Love Thy Neighbor: Vaccinate (All Together Podcast)

Love Thy Neighbor: Vaccinate
MIAMI, FL - JANUARY 28: In this photo illustration, a bottle containing a measles vaccine is seen at the Miami Children's Hospital on January 28, 2015 in Miami, Florida. A recent outbreak of measles has some doctors encouraging vaccination as the best way to prevent measles and its spread. (Photo illustration by Joe Raedle/Getty Images)
MIAMI, FL - JANUARY 28: In this photo illustration, a bottle containing a measles vaccine is seen at the Miami Children's Hospital on January 28, 2015 in Miami, Florida. A recent outbreak of measles has some doctors encouraging vaccination as the best way to prevent measles and its spread. (Photo illustration by Joe Raedle/Getty Images)

Welcome to this week’s ALL TOGETHER, the podcast dedicated to exploring how ethics, religion and spiritual practice is informing our personal lives, our communities and our world. ALL TOGETHER is hosted by Paul Brandeis Raushenbush, the executive editor of HuffPost Religion and the host of All Together. You can download All Together on iTunes, or Stitcher.

“In an hour, she was unconscious. In twelve hours she was dead. The measles had turned into a terrible thing called measles encephalitis and there was nothing the doctors could do to save her.”

Those words were written by Roald Dahl, who wrote Charlie and the Chocolate Factory and James and the Giant Peach. As Matthew Herper reported at Forbes.com, Dahl wrote those words about his own daughter who died at the age of 7 in 1962.

Dahl was hoping to influence those in the UK to follow America’s example of compulsory immunization that had resulted in measles being virtually wiped out

Until recently.

In early January, health officials began to trace an outbreak of measles to people who had visited Disneyland. Many of those infected turned out never to have been vaccinated against the disease, which raised the puzzling, and frankly, enraging question of why this is happening when measles had essentially been eradicated in America.

The answer is that a rising number of parents choosing to not have their children vaccinated, despite the risks that poses, not only to their own children, but to others around them who for health reasons are not able to be vaccinated.

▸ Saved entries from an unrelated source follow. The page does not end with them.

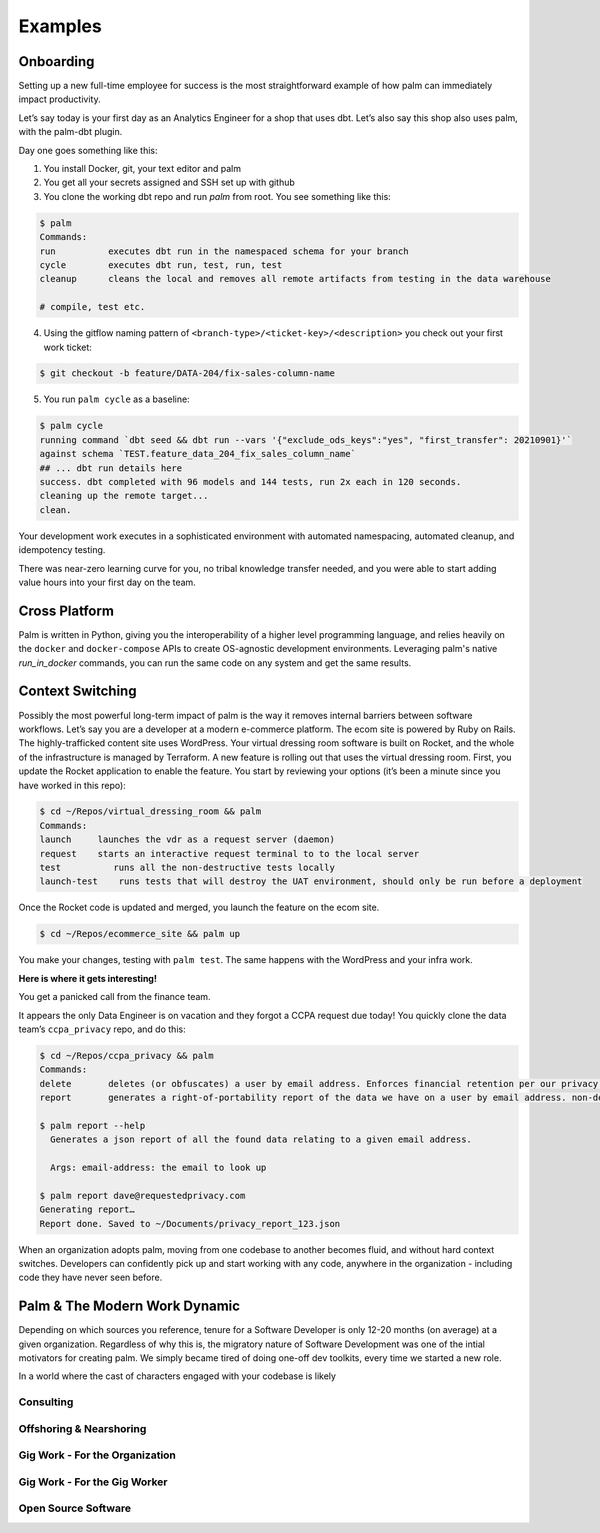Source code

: ========
Examples
========

Onboarding
==========

Setting up a new full-time employee for success is the most straightforward example
of how palm can immediately impact productivity. 

Let’s say today is your first day as an Analytics Engineer for a shop that uses dbt. 
Let’s also say this shop also uses palm, with the palm-dbt plugin. 

Day one goes something like this:

1. You install Docker, git, your text editor and palm
2. You get all your secrets assigned and SSH set up with github
3. You clone the working dbt repo and run `palm` from root. You see something like this: 

.. code:: bash

   $ palm
   Commands: 
   run          executes dbt run in the namespaced schema for your branch
   cycle        executes dbt run, test, run, test 
   cleanup      cleans the local and removes all remote artifacts from testing in the data warehouse
  
   # compile, test etc.
  

4. Using the gitflow naming pattern of ``<branch-type>/<ticket-key>/<description>`` you check out your first work ticket: 

.. code:: bash

   $ git checkout -b feature/DATA-204/fix-sales-column-name

5. You run ``palm cycle`` as a baseline: 

.. code:: bash

   $ palm cycle
   running command `dbt seed && dbt run --vars '{"exclude_ods_keys":"yes", "first_transfer": 20210901}'`
   against schema `TEST.feature_data_204_fix_sales_column_name`
   ## ... dbt run details here
   success. dbt completed with 96 models and 144 tests, run 2x each in 120 seconds.
   cleaning up the remote target... 
   clean. 

Your development work executes in a sophisticated environment with automated namespacing, 
automated cleanup, and idempotency testing. 

There was near-zero learning curve for you, no tribal knowledge transfer needed, and you were able to start adding value hours into your first day on the team.


Cross Platform
==============
Palm is written in Python, giving you the interoperability of a higher level programming language, 
and relies heavily on the ``docker`` and ``docker-compose`` APIs to create OS-agnostic 
development environments. Leveraging palm's native `run_in_docker` commands, you can run the same code
on any system and get the same results. 


Context Switching
=================

Possibly the most powerful long-term impact of palm is the way it removes internal barriers between software workflows. 
Let’s say you are a developer at a modern e-commerce platform. The ecom site is powered by Ruby on Rails. The highly-trafficked content site uses WordPress. Your virtual dressing room software is built on Rocket, and the whole of the infrastructure is managed by Terraform. 
A new feature is rolling out that uses the virtual dressing room. First, you update the Rocket application to enable the feature. You start by reviewing your options (it’s been a minute since you have worked in this repo): 

.. code:: bash 

   $ cd ~/Repos/virtual_dressing_room && palm 
   Commands:
   launch     launches the vdr as a request server (daemon)
   request    starts an interactive request terminal to to the local server
   test          runs all the non-destructive tests locally
   launch-test    runs tests that will destroy the UAT environment, should only be run before a deployment

Once the Rocket code is updated and merged, you launch the feature on the ecom site. 

.. code:: bash 

   $ cd ~/Repos/ecommerce_site && palm up

You make your changes, testing with ``palm test``. The same happens with the WordPress and your infra work.
 
**Here is where it gets interesting!** 

You get a panicked call from the finance team.

It appears the only Data Engineer is on vacation and they forgot a CCPA request due today! 
You quickly clone the data team’s ``ccpa_privacy`` repo, and do this:

.. code:: bash

   $ cd ~/Repos/ccpa_privacy && palm
   Commands:
   delete       deletes (or obfuscates) a user by email address. Enforces financial retention per our privacy policy.
   report       generates a right-of-portability report of the data we have on a user by email address. non-destructive. 

   $ palm report --help 
     Generates a json report of all the found data relating to a given email address. 

     Args: email-address: the email to look up
   
   $ palm report dave@requestedprivacy.com
   Generating report… 
   Report done. Saved to ~/Documents/privacy_report_123.json 

When an organization adopts palm, moving from one codebase to another becomes fluid, and without hard context switches. 
Developers can confidently pick up and start working with any code, anywhere in the organization - including code they have never seen before. 


Palm & The Modern Work Dynamic
==============================

Depending on which sources you reference, tenure for a Software Developer is only 12-20 months (on average) at a given organization. 
Regardless of why this is, the migratory nature of Software Development was one of the intial motivators for creating palm. 
We simply became tired of doing one-off dev toolkits, every time we started a new role.


In a world where the cast of characters engaged with your codebase is likely 

Consulting
^^^^^^^^^^

Offshoring & Nearshoring
^^^^^^^^^^^^^^^^^^^^^^^^

Gig Work - For the Organization
^^^^^^^^^^^^^^^^^^^^^^^^^^^^^^^

Gig Work - For the Gig Worker
^^^^^^^^^^^^^^^^^^^^^^^^^^^^^

Open Source Software
^^^^^^^^^^^^^^^^^^^^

Those who do not vaccinate must ask for a religious exemption or an exemption based on personal belief. This week on ALL TOGETHER Raushenbush and his guests talk into the importance of vaccinations and the role religion is and could be playing.

Joining Raushenbush in this important discussion is Dr. Claire McCarthy who is a mother and pediatrician at Boston Children’s Hospital. In a recent piece on The Huffington Post, McCarthy broke down why this measles outbreak is so worrisome. She writes:

Measles is extremely contagious; if someone has it, they will infect 90 percent of the people around them who aren't immunized. It's scary, because measles can be dangerous. 1 in 20 people who get it will get pneumonia. 1 in 1,000 will get encephalitis, a brain inflammation that can lead to seizures and brain damage. 1 or 2 in 1,000 will die.

Also joining the discussion is Dr. Robert Klitzman, who is a professor and Director of the Bioethics Program at Columbia School of Public Health. Dr. Robert Klitzman is no stranger to debates on vaccines. He literally wrote the book on it with his book Ethics of HIV Vaccine Trials. Dr. Klitzman’s new book is called The Ethics Police?: The Struggle to Make Human Research Safe and he explains how patients should have agency in their own health care, and that of their children. But, it is equally necessary that doctors explain to the public the importance of protecting society with vaccines.

One of the interesting elements of the vaccine debate is how one can apply to be exempt, not just through religious means but through personal belief. Kara Lowentheil, directs the Public Rights/Private Conscience Project at Columbia Law School and explains a bit of the history behind religious exemptions and how they can be used, and abused.

And Sally Steenland who is the Director of the Faith and Progressive Policy Initiative at the Center for American Progress, joined Raushenbush to talk about why this is not a religious liberty issue and together they come up with an idea for role religion really should be playing in the vaccination crisis.

Jesus commands to love our neighbor as ourselves. This gets to the heart of the vaccination issue. It’s not just about loving your own family. It is also about caring for the well-being of your neighbors and your community. Everyone should vaccinate their children as an act of love.